> [Passage to read]
Double SCN5A mutation underlying asymptomatic Brugada syndrome.

Abstract:

OBJECTIVES:The purpose of this study was to identify risk markers in patients with Brugada syndrome. BACKGROUND:Patients with Brugada syndrome who experience syncope or aborted sudden death are at high risk for recurrent lethal arrhythmias. The prognosis and therapeutic approaches in asymptomatic individuals with a Brugada-type ECG (asymptomatic Brugada syndrome) are controversial. METHODS:We genetically screened 30 asymptomatic probands (29 men and 1 woman; mean age 47.1 years) exhibiting a spontaneous Brugada-type ECG. Family members of patients with Brugada syndrome were excluded from the study. RESULTS:Twenty-nine of 30 patients (96.7%) remained symptom-free for at least 3 years. One patient (case 1) with a family history of sudden death died suddenly during sleep. Ventricular fibrillation was induced by programmed electrical stimulation in 14 of 18 subjects (78%), but none of these 18 subjects developed spontaneous ventricular arrhythmias. Genetic screening failed to identify SCN5A mutations in most cases but demonstrated a novel double missense mutation (K1527R and A1569P) located on the same allele in another asymptomatic subject (case 2). Heterologously expressed mutant Na channels exhibited a negative shift of steady-state inactivation (9.2 mV) and enhanced slow inactivation, suggesting this individual harbors a subclinical channel dysfunction compatible with symptomatic Brugada syndrome. CONCLUSIONS:Asymptomatic individuals with a Brugada-type ECG generally have a better prognosis than their symptomatic counterparts, but a subgroup of these individuals may have a poor prognosis. Severe Na channel dysfunction as a result of SCN5A mutations may not be sufficient to cause symptoms or arrhythmias in patients with Brugada syndrome, suggesting unknown factors or modifier genes influence arrhythmogenesis.

> [Given information]
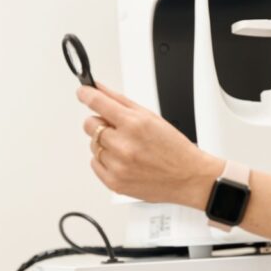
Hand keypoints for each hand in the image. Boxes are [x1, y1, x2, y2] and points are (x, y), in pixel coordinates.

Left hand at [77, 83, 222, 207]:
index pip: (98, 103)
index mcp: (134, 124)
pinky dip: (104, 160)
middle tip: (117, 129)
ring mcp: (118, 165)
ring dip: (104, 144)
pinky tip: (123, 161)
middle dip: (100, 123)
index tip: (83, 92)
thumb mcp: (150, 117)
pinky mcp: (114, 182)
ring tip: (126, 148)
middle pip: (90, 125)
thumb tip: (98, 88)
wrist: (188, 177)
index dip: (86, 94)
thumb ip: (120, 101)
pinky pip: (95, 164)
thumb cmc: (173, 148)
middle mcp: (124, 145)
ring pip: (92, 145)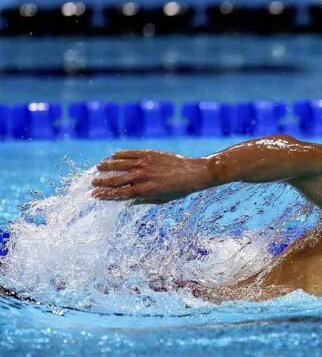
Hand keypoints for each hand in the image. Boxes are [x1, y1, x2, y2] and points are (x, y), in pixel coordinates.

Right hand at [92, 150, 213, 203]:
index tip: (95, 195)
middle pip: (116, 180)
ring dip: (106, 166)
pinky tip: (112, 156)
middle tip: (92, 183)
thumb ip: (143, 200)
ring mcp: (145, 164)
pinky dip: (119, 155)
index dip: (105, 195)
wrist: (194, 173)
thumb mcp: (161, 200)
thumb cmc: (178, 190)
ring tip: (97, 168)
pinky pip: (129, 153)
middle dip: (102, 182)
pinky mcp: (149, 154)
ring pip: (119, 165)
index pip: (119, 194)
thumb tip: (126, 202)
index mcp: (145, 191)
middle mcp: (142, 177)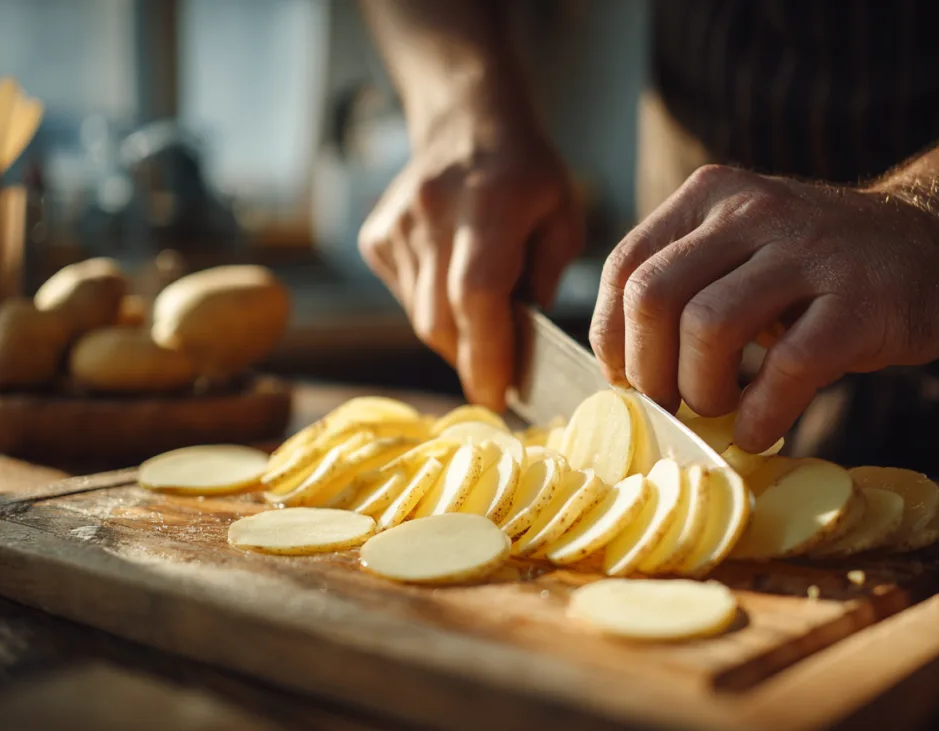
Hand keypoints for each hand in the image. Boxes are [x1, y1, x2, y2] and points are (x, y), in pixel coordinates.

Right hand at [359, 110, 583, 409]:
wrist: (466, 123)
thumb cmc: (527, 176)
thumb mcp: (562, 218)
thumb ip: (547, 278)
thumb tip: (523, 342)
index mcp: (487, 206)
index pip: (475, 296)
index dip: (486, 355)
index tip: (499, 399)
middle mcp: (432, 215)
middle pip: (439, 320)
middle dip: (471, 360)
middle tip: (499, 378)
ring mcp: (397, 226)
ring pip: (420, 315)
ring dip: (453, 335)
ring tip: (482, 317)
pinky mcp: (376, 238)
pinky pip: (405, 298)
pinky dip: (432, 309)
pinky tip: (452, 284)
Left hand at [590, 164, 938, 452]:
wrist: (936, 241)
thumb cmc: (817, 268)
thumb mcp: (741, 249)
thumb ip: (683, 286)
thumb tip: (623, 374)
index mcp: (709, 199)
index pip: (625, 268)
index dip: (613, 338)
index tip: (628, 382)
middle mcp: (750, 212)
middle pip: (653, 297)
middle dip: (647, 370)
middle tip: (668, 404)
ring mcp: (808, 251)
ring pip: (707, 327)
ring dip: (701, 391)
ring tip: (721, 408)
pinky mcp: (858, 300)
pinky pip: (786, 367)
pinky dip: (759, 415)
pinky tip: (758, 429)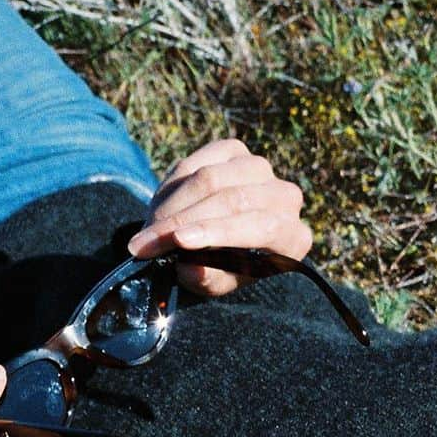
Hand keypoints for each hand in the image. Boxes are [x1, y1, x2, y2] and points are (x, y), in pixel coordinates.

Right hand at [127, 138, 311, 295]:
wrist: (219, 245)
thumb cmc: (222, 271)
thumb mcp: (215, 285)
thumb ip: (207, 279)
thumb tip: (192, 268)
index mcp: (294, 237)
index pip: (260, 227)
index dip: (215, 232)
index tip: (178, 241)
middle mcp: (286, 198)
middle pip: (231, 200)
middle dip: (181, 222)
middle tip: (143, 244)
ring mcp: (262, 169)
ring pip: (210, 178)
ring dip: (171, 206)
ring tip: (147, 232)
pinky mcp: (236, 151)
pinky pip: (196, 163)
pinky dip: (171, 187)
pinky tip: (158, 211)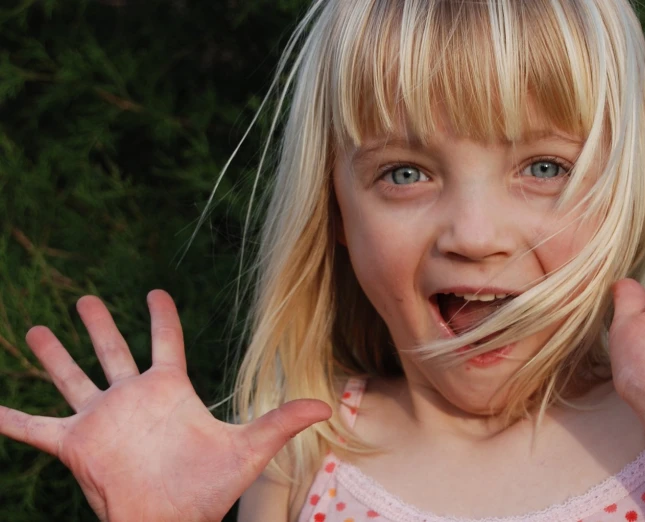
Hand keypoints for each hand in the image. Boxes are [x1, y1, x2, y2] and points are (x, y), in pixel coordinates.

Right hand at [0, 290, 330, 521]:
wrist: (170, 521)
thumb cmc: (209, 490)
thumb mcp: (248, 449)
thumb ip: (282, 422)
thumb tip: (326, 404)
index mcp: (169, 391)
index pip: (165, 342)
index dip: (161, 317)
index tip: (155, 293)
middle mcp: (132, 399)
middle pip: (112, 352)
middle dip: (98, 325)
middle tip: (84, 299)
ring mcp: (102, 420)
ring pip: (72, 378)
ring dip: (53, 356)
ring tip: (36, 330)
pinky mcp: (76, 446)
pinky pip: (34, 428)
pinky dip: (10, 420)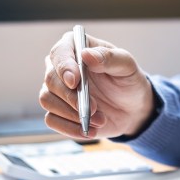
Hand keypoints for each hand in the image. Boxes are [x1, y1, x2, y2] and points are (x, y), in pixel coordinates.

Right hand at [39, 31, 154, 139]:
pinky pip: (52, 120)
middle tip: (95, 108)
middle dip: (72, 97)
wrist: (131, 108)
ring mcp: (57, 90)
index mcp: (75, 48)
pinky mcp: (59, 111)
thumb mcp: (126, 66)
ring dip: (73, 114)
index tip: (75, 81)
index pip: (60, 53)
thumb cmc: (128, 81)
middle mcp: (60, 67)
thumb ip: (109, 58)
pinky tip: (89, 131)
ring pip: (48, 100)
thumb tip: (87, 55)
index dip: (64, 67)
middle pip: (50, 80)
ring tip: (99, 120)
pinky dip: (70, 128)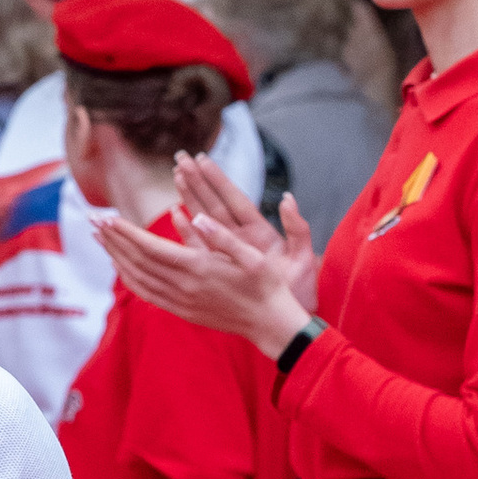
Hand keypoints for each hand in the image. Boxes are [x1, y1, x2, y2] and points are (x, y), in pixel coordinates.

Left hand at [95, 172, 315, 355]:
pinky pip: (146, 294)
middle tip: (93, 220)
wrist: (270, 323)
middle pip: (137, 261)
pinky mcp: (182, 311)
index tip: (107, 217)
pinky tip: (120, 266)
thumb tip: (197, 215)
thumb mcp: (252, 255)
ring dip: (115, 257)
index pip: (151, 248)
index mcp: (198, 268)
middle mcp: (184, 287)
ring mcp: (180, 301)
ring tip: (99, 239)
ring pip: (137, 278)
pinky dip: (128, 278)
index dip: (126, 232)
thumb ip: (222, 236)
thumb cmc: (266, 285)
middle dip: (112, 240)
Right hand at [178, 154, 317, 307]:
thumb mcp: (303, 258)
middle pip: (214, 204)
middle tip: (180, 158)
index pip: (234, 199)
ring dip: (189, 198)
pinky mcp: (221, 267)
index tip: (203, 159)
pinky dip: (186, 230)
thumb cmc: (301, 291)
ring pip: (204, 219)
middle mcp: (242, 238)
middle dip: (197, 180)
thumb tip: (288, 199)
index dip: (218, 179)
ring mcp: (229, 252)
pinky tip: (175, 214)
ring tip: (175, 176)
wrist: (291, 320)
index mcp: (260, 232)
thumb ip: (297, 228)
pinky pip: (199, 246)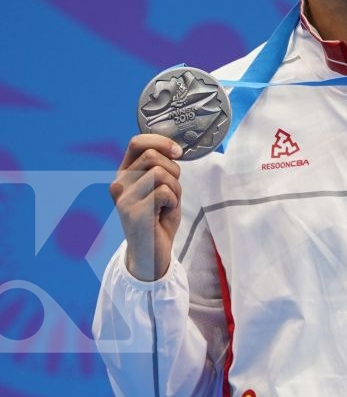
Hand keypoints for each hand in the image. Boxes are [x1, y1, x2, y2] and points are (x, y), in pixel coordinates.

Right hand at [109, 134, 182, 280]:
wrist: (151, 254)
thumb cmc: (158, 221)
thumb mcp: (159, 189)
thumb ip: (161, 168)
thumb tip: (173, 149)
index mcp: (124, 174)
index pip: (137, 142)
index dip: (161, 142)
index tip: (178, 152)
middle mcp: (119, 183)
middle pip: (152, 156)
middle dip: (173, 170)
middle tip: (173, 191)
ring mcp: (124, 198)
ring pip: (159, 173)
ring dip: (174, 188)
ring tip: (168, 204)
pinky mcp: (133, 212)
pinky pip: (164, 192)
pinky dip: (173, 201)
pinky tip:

> [What you have to do]
Retype the abstract on the double SCN5A mutation in asymptomatic Brugada syndrome above, word for word from its title to its last sentence.

> [Answer box]
Double SCN5A mutation underlying asymptomatic Brugada syndrome.

Abstract:

OBJECTIVES:The purpose of this study was to identify risk markers in patients with Brugada syndrome. BACKGROUND:Patients with Brugada syndrome who experience syncope or aborted sudden death are at high risk for recurrent lethal arrhythmias. The prognosis and therapeutic approaches in asymptomatic individuals with a Brugada-type ECG (asymptomatic Brugada syndrome) are controversial. METHODS:We genetically screened 30 asymptomatic probands (29 men and 1 woman; mean age 47.1 years) exhibiting a spontaneous Brugada-type ECG. Family members of patients with Brugada syndrome were excluded from the study. RESULTS:Twenty-nine of 30 patients (96.7%) remained symptom-free for at least 3 years. One patient (case 1) with a family history of sudden death died suddenly during sleep. Ventricular fibrillation was induced by programmed electrical stimulation in 14 of 18 subjects (78%), but none of these 18 subjects developed spontaneous ventricular arrhythmias. Genetic screening failed to identify SCN5A mutations in most cases but demonstrated a novel double missense mutation (K1527R and A1569P) located on the same allele in another asymptomatic subject (case 2). Heterologously expressed mutant Na channels exhibited a negative shift of steady-state inactivation (9.2 mV) and enhanced slow inactivation, suggesting this individual harbors a subclinical channel dysfunction compatible with symptomatic Brugada syndrome. CONCLUSIONS:Asymptomatic individuals with a Brugada-type ECG generally have a better prognosis than their symptomatic counterparts, but a subgroup of these individuals may have a poor prognosis. Severe Na channel dysfunction as a result of SCN5A mutations may not be sufficient to cause symptoms or arrhythmias in patients with Brugada syndrome, suggesting unknown factors or modifier genes influence arrhythmogenesis.